F-35

Stop del Pentagono agli F-35, ora l’Italia riveda il suo programma militare

La notizia è di quelle che non dovrebbe passare inosservata. Il Pentagono ha deciso di lasciare a terra tutta la […]

La notizia è di quelle che non dovrebbe passare inosservata. Il Pentagono ha deciso di lasciare a terra tutta la flotta dei suoi F-35 fino al completamento di una serie di ispezioni dopo l’incidente avvenuto due settimane fa a bordo di un mezzo. È la conferma ai tanti dubbi suscitati da questo programma militare e che assieme ad altri senatori avevamo sollevato già un anno fa, praticamente inascoltati. Non solo circa il numero dei velivoli, i costi di ogni singolo aereo, le reali ricadute occupazioni per le aziende italiane, ma soprattutto per la scarsa sicurezza di questi mezzi che avevano portato alcuni Paesi ad abbandonare il programma. Molti i problemi di tipo tecnico incontrati nel corso della fase sperimentale, che hanno moltiplicato gli effettivi costi economici rispetto al preventivato. Noi abbiamo operato una riduzione nella fornitura con il governo Monti ma  siamo rimasti ancorati a quel progetto e a quell’impegno, non valutando appieno le sollecitazioni che provenivano dall’opinione pubblica e persino da alcuni ambienti della Difesa.

Il progetto concernente i cacciabombardieri F-35/JSF, oltre che collocarsi in altra epoca storica (quella della guerra fredda), è stato oggetto di continue omissioni informative da parte dei vari governi interessati, anche rispetto ai costi necessari per uso e manutenzioni, alle pesanti criticità tecnologiche e tecniche, in riferimento alle dotazioni del pilota e ai problemi al motore.

Ora il governo Renzi e la ministra Pinotti che ha inteso bene valutare in sito la situazione,  devono avere la forza per chiedere spiegazioni definitive ed esaustive al Pentagono sulla sicurezza di questi caccia. Questa problematica  situazione dopo ben 13 anni dall’avvio del progetto, deve diventare l’occasione per rivedere il nostro impegno sugli F-35, sia in termini di numero che di costi. In particolare non è  ritenuto sufficiente il taglio di 176 milioni per il rinvio dei contratti 2014, soprattutto alla luce della riconferma  degli stanziamenti per il 2015 e 2016.  Il nuovo Documento programmatico pluriennale presentato dal ministero della Difesa, contenente le previsioni di spesa fino al 2016 deve tener presente i nuovi fatti, attesi stando alle notizie che pervenivano dall’America e soprattutto già negativamente valutati da altri Paesi ex-aderenti, per fare scelte diverse, più razionali ed opportune in questa ancora pesante situazione di difficoltà lavorativa ed economica italiana.

[Quiz basati su grafici]

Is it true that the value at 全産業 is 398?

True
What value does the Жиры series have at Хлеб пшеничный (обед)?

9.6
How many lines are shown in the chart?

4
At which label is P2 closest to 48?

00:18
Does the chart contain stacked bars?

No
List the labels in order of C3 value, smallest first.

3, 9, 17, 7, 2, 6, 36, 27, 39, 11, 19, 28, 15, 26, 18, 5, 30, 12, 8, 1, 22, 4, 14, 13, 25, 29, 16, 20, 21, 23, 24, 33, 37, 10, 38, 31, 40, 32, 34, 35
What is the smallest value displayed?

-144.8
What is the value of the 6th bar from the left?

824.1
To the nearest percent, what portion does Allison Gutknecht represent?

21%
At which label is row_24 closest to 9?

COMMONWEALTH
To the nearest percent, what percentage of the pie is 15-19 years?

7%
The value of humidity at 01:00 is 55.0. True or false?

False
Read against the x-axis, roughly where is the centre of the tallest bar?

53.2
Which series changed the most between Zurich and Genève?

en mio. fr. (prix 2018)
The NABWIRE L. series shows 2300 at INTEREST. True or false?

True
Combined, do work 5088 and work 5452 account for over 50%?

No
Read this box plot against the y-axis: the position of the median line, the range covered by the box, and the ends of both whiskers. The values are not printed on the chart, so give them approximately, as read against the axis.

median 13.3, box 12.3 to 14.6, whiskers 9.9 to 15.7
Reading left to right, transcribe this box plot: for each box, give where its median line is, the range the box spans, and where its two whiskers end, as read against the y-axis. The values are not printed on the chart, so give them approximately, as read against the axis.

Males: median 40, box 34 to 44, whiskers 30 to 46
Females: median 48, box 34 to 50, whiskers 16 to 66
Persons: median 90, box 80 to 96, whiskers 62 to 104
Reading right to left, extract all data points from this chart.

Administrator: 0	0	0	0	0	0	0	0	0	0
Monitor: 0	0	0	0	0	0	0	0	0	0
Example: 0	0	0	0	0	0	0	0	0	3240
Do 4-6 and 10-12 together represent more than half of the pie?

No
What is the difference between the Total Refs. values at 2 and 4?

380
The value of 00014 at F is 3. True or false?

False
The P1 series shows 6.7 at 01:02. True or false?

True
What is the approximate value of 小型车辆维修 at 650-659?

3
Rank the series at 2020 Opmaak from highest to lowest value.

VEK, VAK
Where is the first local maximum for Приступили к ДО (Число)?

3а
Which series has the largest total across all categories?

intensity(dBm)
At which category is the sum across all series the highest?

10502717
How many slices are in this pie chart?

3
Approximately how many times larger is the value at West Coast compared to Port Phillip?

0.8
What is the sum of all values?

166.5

## Dettagli del quesito
Nel testo sugli F-35, quale taglio viene giudicato non sufficiente?

## Risposta
Il taglio di 176 milioni per il rinvio dei contratti 2014.